Note: We all ask ourselves from time to time, “How did we get here?” The answers are as varied as we are. We look back, rewinding the slender thread of human continuity, to examine our roots and marvel at the paths that got us to where we are today – in my case, an old lady married to an old man, fighting back at the hand we’ve been dealt.
The following piece, dug from my writing attic, reflects one twist in our path leading to PSP.
The time was the early Fifties, and rural electricity had just been introduced to the Montana prairies. Even though the switch flipped quickly, the ensuing changes would come slowly. Oil lamps continued to supplement sparse electric bulbs, and iceboxes preserved perishable foods to be cooked later on wood-fueled stoves. It would be many years before these vestiges of pioneer life would be stored away in attics, sold to antique dealers, or bequeathed to younger generations.
Back then, ranch folks didn’t have much money, or, some might argue, much sense – because they’d stay on those dusty plains through year after year of ravaging droughts – droughts which yielded unproductive grassland, underdeveloped sheep and low stock prices at market. It was as if the land took on a life of its own, and determined to rid itself of the homestead settlers, interlopers who demanded so much of it.
But with each setback the stalwart ranchers dug their heels in deeper and looked to the next season for promises denied the one before. It seemed as if nothing was as rooted to the land as the people themselves. In spite of isolation and financial hardship, the ranchers would give glory to God, count their blessings and share their meager resources with those in greater need.
During my youth, a summertime favorite was the country dances at my grandparents’. Organized social events were rare, so a family dance was an occasion to invite all the neighbors. In the case of the Burches of Ekalaka, Montana, that meant pretty much all of southeastern Montana. “Pop” Burch, my granddad, loved music. It was central to his family and he instilled this love into his five daughters, so it followed naturally that the Burches frequently hosted a dance.
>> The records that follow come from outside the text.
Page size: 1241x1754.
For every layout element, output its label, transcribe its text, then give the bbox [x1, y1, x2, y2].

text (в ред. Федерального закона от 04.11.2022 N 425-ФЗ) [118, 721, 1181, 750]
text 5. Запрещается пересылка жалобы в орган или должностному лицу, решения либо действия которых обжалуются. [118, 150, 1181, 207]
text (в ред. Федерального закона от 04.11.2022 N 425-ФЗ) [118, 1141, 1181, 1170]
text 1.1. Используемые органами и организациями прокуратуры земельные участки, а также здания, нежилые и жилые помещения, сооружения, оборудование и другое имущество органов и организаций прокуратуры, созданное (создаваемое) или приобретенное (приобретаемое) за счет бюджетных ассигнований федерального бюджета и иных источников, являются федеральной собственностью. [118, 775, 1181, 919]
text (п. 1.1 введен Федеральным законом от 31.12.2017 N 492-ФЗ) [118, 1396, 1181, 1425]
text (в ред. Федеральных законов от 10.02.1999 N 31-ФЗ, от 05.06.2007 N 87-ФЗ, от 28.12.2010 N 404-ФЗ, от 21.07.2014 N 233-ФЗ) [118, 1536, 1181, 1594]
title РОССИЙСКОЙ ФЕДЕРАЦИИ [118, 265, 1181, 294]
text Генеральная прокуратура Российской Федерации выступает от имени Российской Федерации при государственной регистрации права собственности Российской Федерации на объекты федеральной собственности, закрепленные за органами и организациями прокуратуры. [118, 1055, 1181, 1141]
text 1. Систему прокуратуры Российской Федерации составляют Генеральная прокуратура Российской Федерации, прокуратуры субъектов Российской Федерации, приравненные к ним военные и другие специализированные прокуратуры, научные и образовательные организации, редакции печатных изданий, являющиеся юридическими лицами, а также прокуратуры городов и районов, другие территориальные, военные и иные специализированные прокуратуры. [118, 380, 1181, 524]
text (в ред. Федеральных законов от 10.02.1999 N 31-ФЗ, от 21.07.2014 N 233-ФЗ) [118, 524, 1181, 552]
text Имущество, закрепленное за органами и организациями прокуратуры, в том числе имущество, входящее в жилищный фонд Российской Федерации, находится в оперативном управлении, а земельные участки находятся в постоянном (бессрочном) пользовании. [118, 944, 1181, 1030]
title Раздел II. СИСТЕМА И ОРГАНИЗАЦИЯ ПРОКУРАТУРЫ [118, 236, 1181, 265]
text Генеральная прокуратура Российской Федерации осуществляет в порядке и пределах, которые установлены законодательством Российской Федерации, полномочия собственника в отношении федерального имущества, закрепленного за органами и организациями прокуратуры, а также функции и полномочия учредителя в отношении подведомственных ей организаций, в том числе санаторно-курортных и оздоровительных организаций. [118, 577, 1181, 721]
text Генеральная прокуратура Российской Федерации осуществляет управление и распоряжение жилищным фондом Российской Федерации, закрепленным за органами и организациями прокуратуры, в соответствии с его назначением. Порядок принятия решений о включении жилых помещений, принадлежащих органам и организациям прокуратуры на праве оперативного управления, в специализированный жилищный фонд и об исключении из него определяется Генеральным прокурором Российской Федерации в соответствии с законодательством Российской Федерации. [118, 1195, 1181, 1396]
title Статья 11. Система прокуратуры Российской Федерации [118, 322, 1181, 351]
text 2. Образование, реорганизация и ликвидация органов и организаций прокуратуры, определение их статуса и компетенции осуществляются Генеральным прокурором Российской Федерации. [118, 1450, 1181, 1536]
As soon as we’d learn of an upcoming dance, we kids could hardly contain our excitement. When the big day would finally arrive, we’d scrub, brush, polish and preen in our hand-me-down finery before presenting ourselves for muster. Then after receiving the nod, we’d dash down to our lookout by the cattle guard separating the ranch buildings from the pastures. From there, we watched rattling cars and rickety pick-ups process single-file up the dry gumbo road, and as the vehicles rolled into clear sight, we’d loudly announce the names of each arrival.
On those summer nights, the sweet, fresh aroma of sage wafting below a star-swollen sky dispensed an intoxicating spell over all the merrymakers. Under its influence men enjoyed a smoke and maybe something stronger than grandma’s homemade lemonade. Young sweethearts held hands and stole kisses when they thought the elders weren’t looking. Of course, the elders were always looking, and would cluck about the shamelessness of the young while rolling their eyes to heaven, thankful for the wisdom of old age.
Inside the house, a few men would roll back the braided rug to expose a worn hardwood floor, distressed after years of dances, giving it an “authentic” look. Women would gossip while laying out a lavish potluck and keeping their ears cocked for the sounds of Pop tuning his fiddle. Then the steel guitar and piano would chime in with discordant notes – a tuners’ symphony to heighten our excitement.
Suddenly, the old ranch house transformed into a magic dance hall where music alternately floated and cracked in the air. Sad times and back-breaking work were replaced in those moments by the exhilaration of a dance shared with loved ones. Oh, how I loved those sights and sounds, and so wished I could dance the two-step like those grizzled, old cowboys. They never missed a beat as they clicked their heels and sang along with the band.
A traditional highlight of every Burch dance was my mother’s singing. She was beautiful, as only beautiful mothers can be, and I could listen to her sing or recite poetry forever. Dad would watch her in quiet admiration, always, I think, a little awestruck by this woman he had married.
As the night wore on, we kids would sink deeper and deeper into the woodwork, never wanting to let go of the festivities, and knowing that one false move would alert the adults, and we’d be packed off to bed.
Inevitably, though, the last waltz played, the last lamp was turned out, and we were shooed to bed with an authoritative clap and a stern reprimand about the lateness of the hour. No matter. We would sneak in a few more minutes of childhood giggles before succumbing to exhaustion.
Several decades have come and gone since those perfect summers — in the blink of an eye, it seems. I’m now the age of my grandparents. I have danced many a last waltz over the years, and bestowed many a stern lecture to my own precious children, now with children of their own. But if I close my eyes and squeeze tightly, I can still see the country dancers whirling around the floor. Soft strains of the fiddle echo in my mind, and time stands suspended as Pop and Grandma say good night once more to their guests.
Good night again, my sweethearts. I’ll see you in my dreams.